Steelworkers from all over Europe marched on the European Commission in Brussels on 15 February 2016 demanding action to save the industry. Photo Workers.

The collapse of British Steel will be disastrous for its 5,000 workers and 20,000 others in the supply chain. Steel workers and their unions are the only ones who can secure its future.

Scunthorpe, where most of the British Steel workers are employed, would suffer as Redcar has done after its steel works closed. And the loss of this essential capacity will cause significant damage to British industry too.


The EU’s demands for British Steel to pay £120 million under its flawed emissions trading scheme added to the company’s difficulties. May’s negotiating team left British firms liable to pay out under this scheme until 2021. This was despite the EU’s refusal to issue companies their rightful quota of free licences, holding that threat over the UK Parliament until it accepted the “Withdrawal Agreement”.

In 2016 the government allowed Greybull Capital, a private equity firm with a history of failures – most notably Monarch Airlines – to take over at British Steel. Greybull promised to inject “risk capital” to save the company. Instead, it has extracted £9 million in management fees from the company and charged more than £33 million in interest since 2016.

Greybull put in just £20 million of its own money, mostly in the form of high-interest loans. That includes £15 million from a subsidiary in Jersey on which Greybull stood to make a 9 per cent return. Meanwhile it also put £40 million into a failing French steelworks.

Ben Marlow observed in the Sunday Telegraph on 26 May, “in true private equity fashion, by positioning itself as a senior creditor it both minimises its losses and gives it a place at the front of the queue if any money is recouped during insolvency, possibly at the expense of the taxpayer.”

‘Greybull’s exposure to risk is very limited.’

Mr Marlow concluded, “The firm and its ilk are fond of reminding folk that they provide ‘risk capital’ but by going to such lengths to protect their own exposure the risk, in reality, is actually very limited. Employees, suppliers, lenders, and the taxpayer stand to lose far more. It is this sort of ruthless, one-sided approach that gives capitalism a bad name.”


The Institute for Public Policy Research thinktank has concluded that closure would cost far more than keeping the plant going. That’s £2.8 billion in lost wages over the next ten years, £1.1 billion in lost government revenue and extra benefit payments, and a reduction in household spending by £1.2 billion over the same period.

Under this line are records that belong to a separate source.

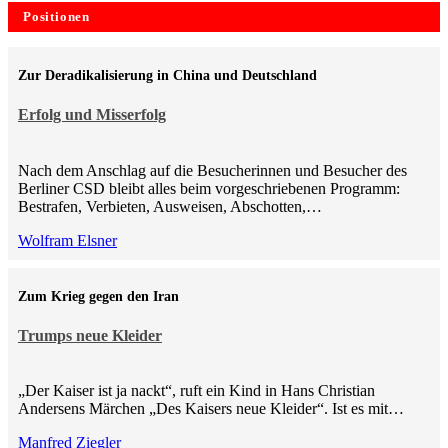
Positionen
Zur Deradikalisierung in China und Deutschland
Erfolg und Misserfolg
Nach dem Anschlag auf die Besucherinnen und Besucher des
Berliner CSD bleibt alles beim vorgeschriebenen Programm:
Bestrafen, Verbieten, Ausweisen, Abschotten,…
Wolfram Elsner
Zum Krieg gegen den Iran
Trumps neue Kleider
„Der Kaiser ist ja nackt“, ruft ein Kind in Hans Christian
Andersens Märchen „Des Kaisers neue Kleider“. Ist es mit…
Manfred Ziegler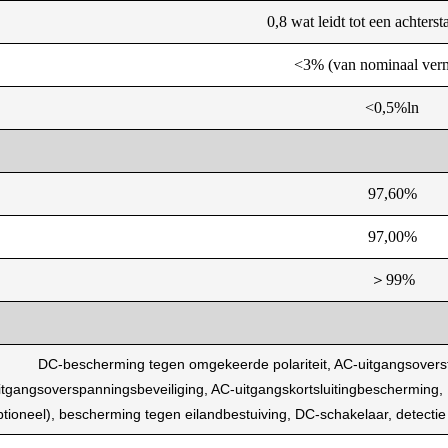
0,8 wat leidt tot een achters
<3% (van nominaal ver
<0,5%ln
97,60%
97,00%
＞99%
DC-bescherming tegen omgekeerde polariteit, AC-uitgangsovers
itgangsoverspanningsbeveiliging, AC-uitgangskortsluitingbeschermin
ptioneel), bescherming tegen eilandbestuiving, DC-schakelaar, detectie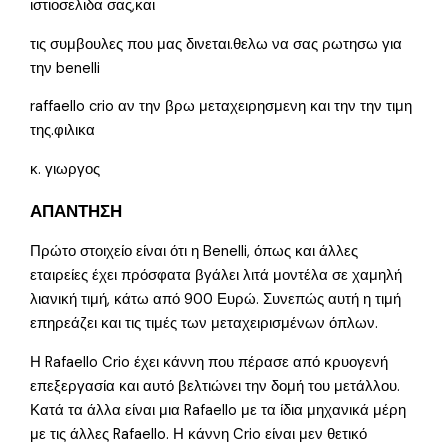
ιστιοσελιδα σας,και
τις συμβουλες που μας δινεται.θελω να σας ρωτησω για
την benelli
raffaello crio αν την βρω μεταχειρησμενη και την την τιμη
της.φιλικα
κ. γιωργος
ΑΠΑΝΤΗΣΗ
Πρώτο στοιχείο είναι ότι η Benelli, όπως και άλλες
εταιρείες έχει πρόσφατα βγάλει λιτά μοντέλα σε χαμηλή
λιανική τιμή, κάτω από 900 Ευρώ. Συνεπώς αυτή η τιμή
επηρεάζει και τις τιμές των μεταχειρισμένων όπλων.
Η Rafaello Crio έχει κάννη που πέρασε από κρυογενή
επεξεργασία και αυτό βελτιώνει την δομή του μετάλλου.
Κατά τα άλλα είναι μια Rafaello με τα ίδια μηχανικά μέρη
με τις άλλες Rafaello. Η κάννη Crio είναι μεν θετικό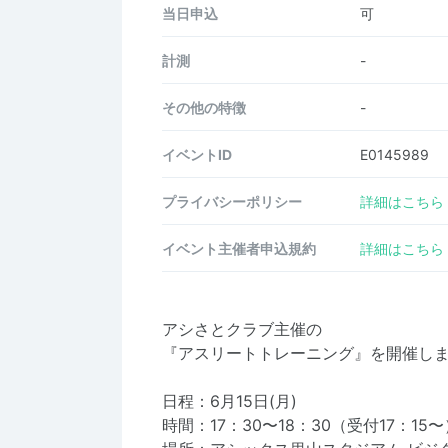
当日申込
可
計測
-
その他の特徴
-
イベントID
E0145989
プライバシーポリシー
詳細はこちら
イベント主催者申込規約
詳細はこちら
アシさとクラブ主催の
『アスリートトレーニング』を開催し
日程：6月15日(月)
時間：17：30〜18：30（受付17：15〜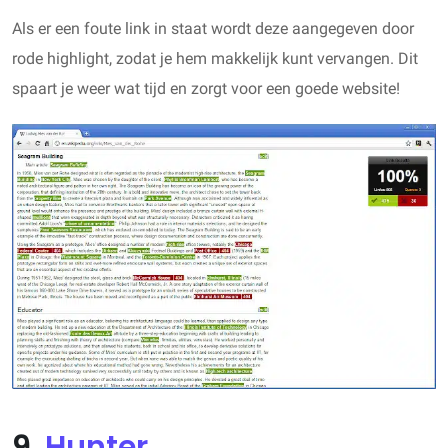
Als er een foute link in staat wordt deze aangegeven door
rode highlight, zodat je hem makkelijk kunt vervangen. Dit
spaart je weer wat tijd en zorgt voor een goede website!
9.
Hunter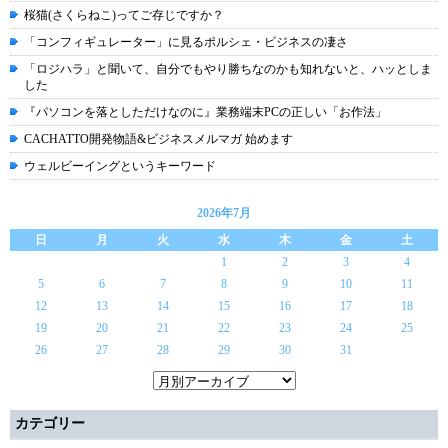
桜猫(さくらねこ)ってご存じですか？
「コンフィギュレーター」に見るポルシェ・ビジネスの凄さ
「ロジハラ」と聞いて、自分でもやり勝ちなのかも知れないと、ハッとしま
した
『パソコンを落としただけなのに』業務端末PCの正しい「お作法」
CACHATTO開発物語&ビジネスメルマガ 始めます
ウェルビーイングというキーワード
2026年7月
日
月
火
水
木
金
土
1
2
3
4
5
6
7
8
9
10
11
12
13
14
15
16
17
18
19
20
21
22
23
24
25
26
27
28
29
30
31
カテゴリー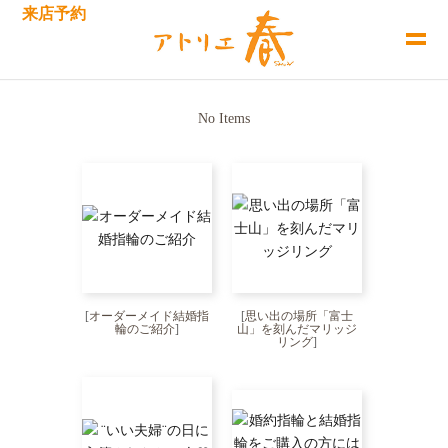
来店予約
No Items
[
オーダーメイド結婚指
[
思い出の場所「富士
輪のご紹介
]
山」を刻んだマリッジ
リング
]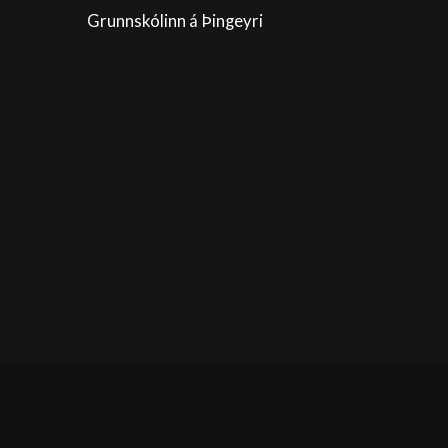
Grunnskólinn á Þingeyri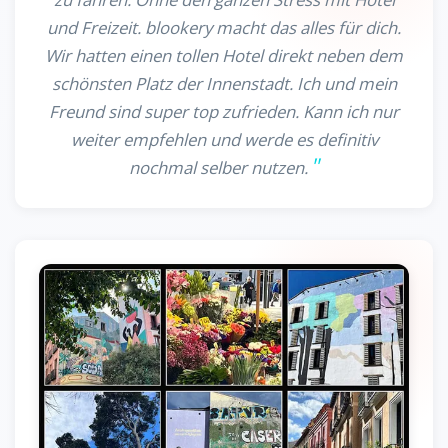
und Freizeit. blookery macht das alles für dich.
Wir hatten einen tollen Hotel direkt neben dem
schönsten Platz der Innenstadt. Ich und mein
Freund sind super top zufrieden. Kann ich nur
weiter empfehlen und werde es definitiv
nochmal selber nutzen.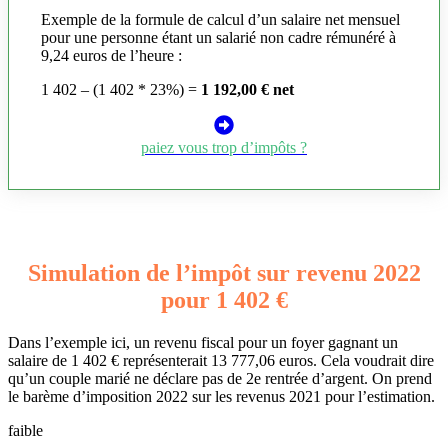
Exemple de la formule de calcul d’un salaire net mensuel
pour une personne étant un salarié non cadre rémunéré à
9,24 euros de l’heure :
1 402 – (1 402 * 23%) =
1 192,00 € net
paiez vous trop d’impôts ?
Simulation de l’impôt sur revenu 2022
pour 1 402 €
Dans l’exemple ici, un revenu fiscal pour un foyer gagnant un
salaire de 1 402 € représenterait 13 777,06 euros. Cela voudrait dire
qu’un couple marié ne déclare pas de 2e rentrée d’argent. On prend
le barème d’imposition 2022 sur les revenus 2021 pour l’estimation.
faible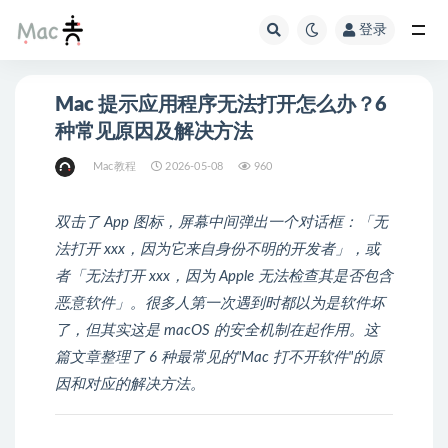
登录
Mac 提示应用程序无法打开怎么办？6
种常见原因及解决方法
Mac教程
2026-05-08
960
双击了 App 图标，屏幕中间弹出一个对话框：「无
法打开 xxx，因为它来自身份不明的开发者」，或
者「无法打开 xxx，因为 Apple 无法检查其是否包含
恶意软件」。很多人第一次遇到时都以为是软件坏
了，但其实这是 macOS 的安全机制在起作用。这
篇文章整理了 6 种最常见的"Mac 打不开软件"的原
因和对应的解决方法。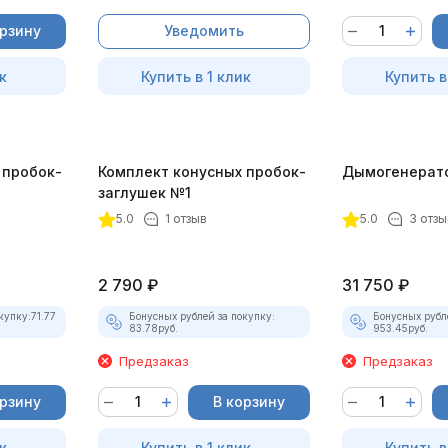
орзину
Уведомить
к
Купить в 1 клик
Купить в
 пробок-
Комплект конусных пробок-
Дымогенерат
заглушек №1
5.0
1 отзыв
5.0
3 отзы
2 790
₽
31 750
₽
купку:
71.77
Бонусных рублей за покупку:
Бонусных рубл
83.78
руб.
953.45
руб.
Предзаказ
Предзаказ
орзину
В корзину
к
Купить в 1 клик
Купить в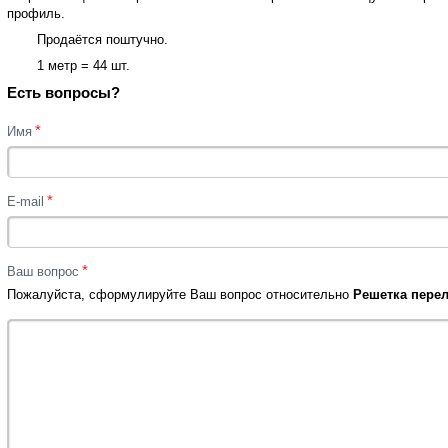
профиль.
Продаётся поштучно.
1 метр = 44 шт.
Есть вопросы?
*
Имя
*
E-mail
*
Ваш вопрос
Пожалуйста, сформулируйте Ваш вопрос относительно
Решетка перел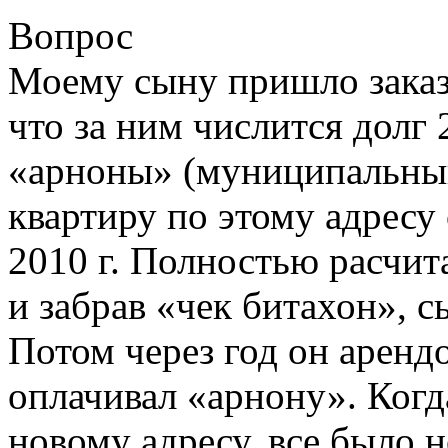
Вопрос
Моему сыну пришло заказ
что за ним числится долг 
«арноны» (муниципальный
квартиру по этому адресу 
2010 г. Полностью расчит
и забрав «чек битахон», с
Потом через год он аренд
оплачивал «арнону». Ког
новому адресу, все было 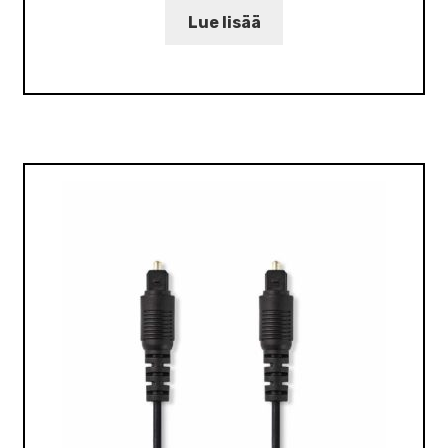
Lue lisää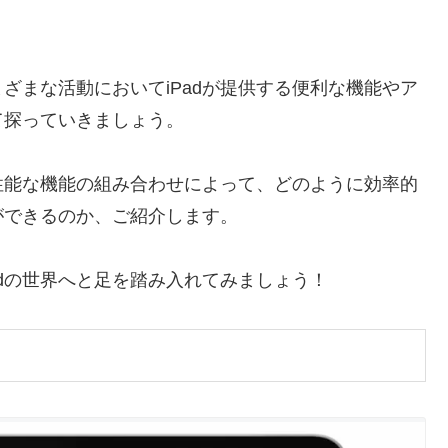
ざまな活動においてiPadが提供する便利な機能やア
て探っていきましょう。
性能な機能の組み合わせによって、どのように効率的
ができるのか、ご紹介します。
adの世界へと足を踏み入れてみましょう！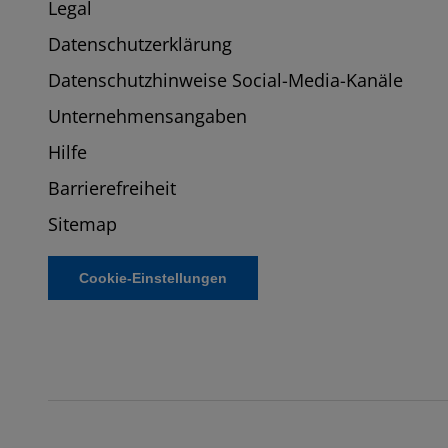
Legal
Datenschutzerklärung
Datenschutzhinweise Social-Media-Kanäle
Unternehmensangaben
Hilfe
Barrierefreiheit
Sitemap
Cookie-Einstellungen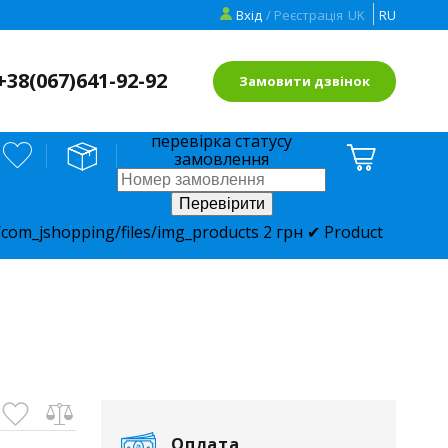
Вхід
/ Реєстрація
UK
RU
+38(
067)641-92-92
Замовити дзвінок
перевірка статусу
замовлення
com_jshopping/files/img_products
2
грн
✔ Product
Оплата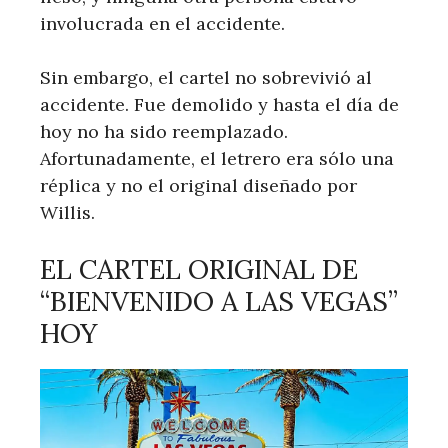
involucrada en el accidente.
Sin embargo, el cartel no sobrevivió al
accidente. Fue demolido y hasta el día de
hoy no ha sido reemplazado.
Afortunadamente, el letrero era sólo una
réplica y no el original diseñado por
Willis.
EL CARTEL ORIGINAL DE
“BIENVENIDO A LAS VEGAS”
HOY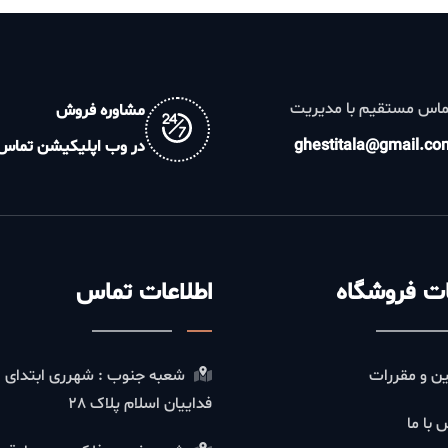
تقیم با مدیریت
مشاوره فروش
ghestitala@gm
در وب اپلیکیشن تماس
روشگاه
اطلاعات تماس
قررات
شعبه جنوب : شهرری ابتدای
فداییان اسلام پلاک 28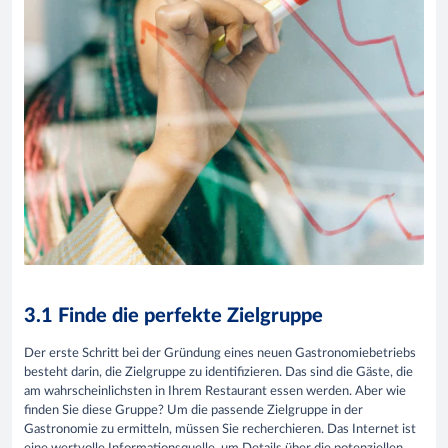
3.1 Finde die perfekte Zielgruppe
Der erste Schritt bei der Gründung eines neuen Gastronomiebetriebs
besteht darin, die Zielgruppe zu identifizieren. Das sind die Gäste, die
am wahrscheinlichsten in Ihrem Restaurant essen werden. Aber wie
finden Sie diese Gruppe? Um die passende Zielgruppe in der
Gastronomie zu ermitteln, müssen Sie recherchieren. Das Internet ist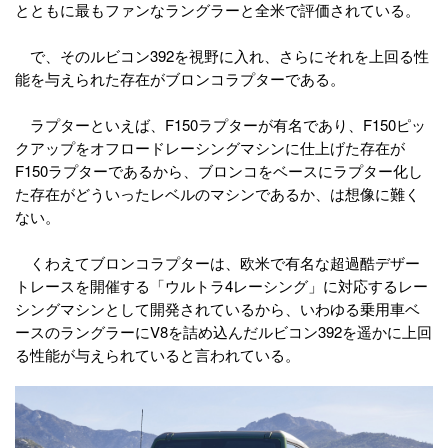
とともに最もファンなラングラーと全米で評価されている。
で、そのルビコン392を視野に入れ、さらにそれを上回る性
能を与えられた存在がブロンコラプターである。
ラプターといえば、F150ラプターが有名であり、F150ピッ
クアップをオフロードレーシングマシンに仕上げた存在が
F150ラプターであるから、ブロンコをベースにラプター化し
た存在がどういったレベルのマシンであるか、は想像に難く
ない。
くわえてブロンコラプターは、欧米で有名な超過酷デザー
トレースを開催する「ウルトラ4レーシング」に対応するレー
シングマシンとして開発されているから、いわゆる乗用車ベ
ースのラングラーにV8を詰め込んだルビコン392を遥かに上回
る性能が与えられていると言われている。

Saving British Steel will take determination. So far, the government has promised to pay wages and suppliers until a buyer can be found. But more is needed, urgently, to ensure continued steel making at Scunthorpe. Otherwise Britain will have just one plant, Port Talbot, running blast furnaces and we will have to import the high quality steel that Scunthorpe produces.


This government has consistently failed to support the steel industry. And that looks unlikely to change outside the EU, unless they are forced to do so. Labour and some of the unions call for nationalisation, knowing that won’t be an option until we leave.

Gareth Stace, director of the trade body UK Steel, wrote in the Guardian that Brexit does not provide an answer and warns against no deal with the EU. He points out things the government could do – for example on high industrial electricty prices, – but fails to offer a solution. Elsewhere, he is reported as saying that the industry is resilient and what is really needed is an end to the uncertainty around Brexit.

As ever it will be down to the British Steel workers and others in the industry – and their unions Community, GMB and Unite – to lead the way out of this confusion. For a start they have to counter the lie that steel is a sunset industry and it’s not worth saving in Britain. Look around any city; you will see steel everywhere – not to mention new power plants and railways.